Moeda contra o crime

cédula Nota de dois cocais, alternativa ao real  que aqueceu a economia e livrou dos assaltos  São João do Arraial, a 253 quilômetros de Teresina
Nota de dois cocais, alternativa ao real que aqueceu a economia e livrou dos assaltos São João do Arraial, a 253 quilômetros de Teresina

Mirou no que viu, acertou no que nem imaginava. Foi assim que São João do Arraial, a 253 quilômetros de Teresina (PI), ganhou o noticiário no mês passado: fazia um ano que a cidade de 7.337 habitantes não sofria um único assalto. A razão? Um pedaço de papel com aparência de vale transporte, mas com um poder imenso – o cocal, a “moeda social” que o município adotou em 2005 para fomentar a economia e que acabou servindo para reduzir a criminalidade. “A cidade está bem mais segura do que antigamente”, confirma Adail Marques, que tem outra razão para celebrar o cocal. Ele abriu um negócio próprio graças ao financiamento barato oferecido pelo banco comunitário criado para cuidar da nova moeda. “Comecei com uma bicicleta, hoje uso uma moto para fazer entregas.”

São João do Arraial não é a primeira experiência com moedas sociais. O cocal é parte de um fenômeno iniciado em 1998, no Conjunto Palmeiras, em Fortaleza, quando o primeiro banco comunitário do Brasil foi fundado, o Banco Palmas, responsável por cuidar da primeira moeda do tipo, a palma, de 2001. No bairro de 30 mil habitantes, 260 pontos comerciais aceitam a cédula, devidamente regulamentada pelo Banco Central.

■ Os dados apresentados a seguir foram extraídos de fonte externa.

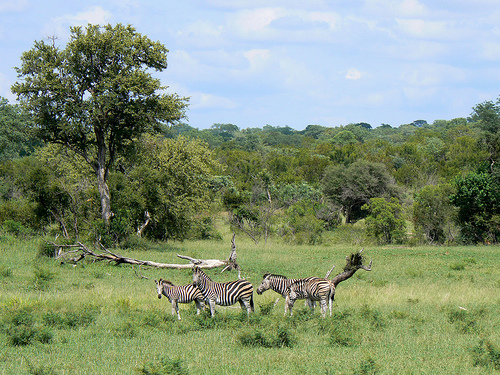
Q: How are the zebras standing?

Segundo a Rede Brasileira de Bancos Comunitários, circulam no Brasil mais de R$ 500 mil em moedas sociais, com uma estimativa de 350 mil pessoas fazendo uso delas. O segredo é simples: elas permitem que a riqueza criada pela comunidade circule dentro dela, ampliando o poder do comércio ao estimular o consumo local. Essa foi a lógica adotada a partir de então por 113 municípios brasileiros, como Palmácia (CE), cuja moeda foi batizada de palmeira. Em Alcântara (MA), a população paga suas contas com o guará, em Dourados (MS), com o pirapirê. No Rio Grande do Norte, o Banco Solidário de Gostoso, em São Miguel do Gostoso, nasceu em 2013 para fazer circular as cédulas de 0,50, 1, 2, 5 e 10 gostosos, um projeto da Universidade Federal da Bahia. 

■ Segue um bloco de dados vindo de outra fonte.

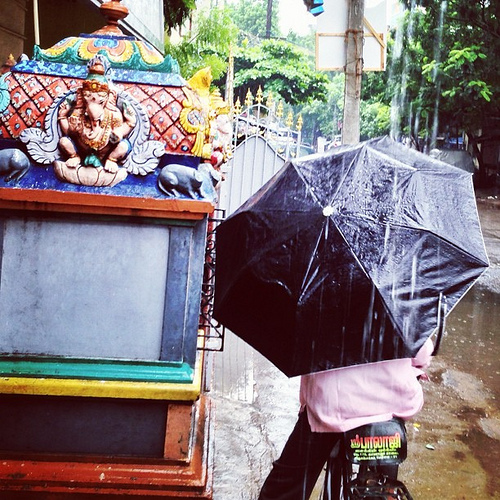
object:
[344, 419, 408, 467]
back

O resultado é a geração de trabalho e renda, explica Mauro Rodrigues, coordenador do Banco dos Cocais. “Somos parte de uma rede de bancos comunitários, de ideal parecido: proporcionar o desenvolvimento e inclusão social das pessoas para quem ele serve.” Na cidade, ele explica, muitos são pobres, analfabetos, excluídos do sistema financeiro. Além de garantir a concentração do dinheiro na cidade, o banco oferece uma linha de crédito para o perfil desses cidadãos.“Aqui ninguém precisa de R$ 4 mil, mas de um pequeno valor para aumentar a renda. É a mulher que borda e precisa de R$ 400 para comprar linha. Num banco convencional, ela não teria esse crédito.”

A instituição aproveita para educar a população financeiramente. Rodrigues explica que, ao emprestar cocais a alguém, “fazemos uma reunião de avaliação de risco e uma simulação do quanto será preciso investir”. Foi assim que seu Adail conseguiu abrir seu negócio. A Pedra Branca Produtos de Limpeza virou realidade em 2008. Ele pediu R$ 500 para fabricar produtos de limpeza, como detergente, desinfetante e sabão líquido. “Eu fazia entregas em domicílio com uma bicicleta.” Oito anos depois e mais alguns empréstimos, as entregas agora são feitas por moto “até nas cidades vizinhas”, e parte da residência virou ponto de venda. “O que falta agora é embalagem própria. Ainda estou reciclando.”

Melhor que isso só o efeito inesperado. Rodrigues lembra que o empresariado fica mais tranquilo em ter nos cofres cocais em vez de reais, longe dos assaltantes “que vivem a 20, 30 quilômetros dali” e faziam visitas regulares a São João do Arraial. “Como você pode assaltar uma pessoa se o dinheiro não poderá ser usado em outro lugar?”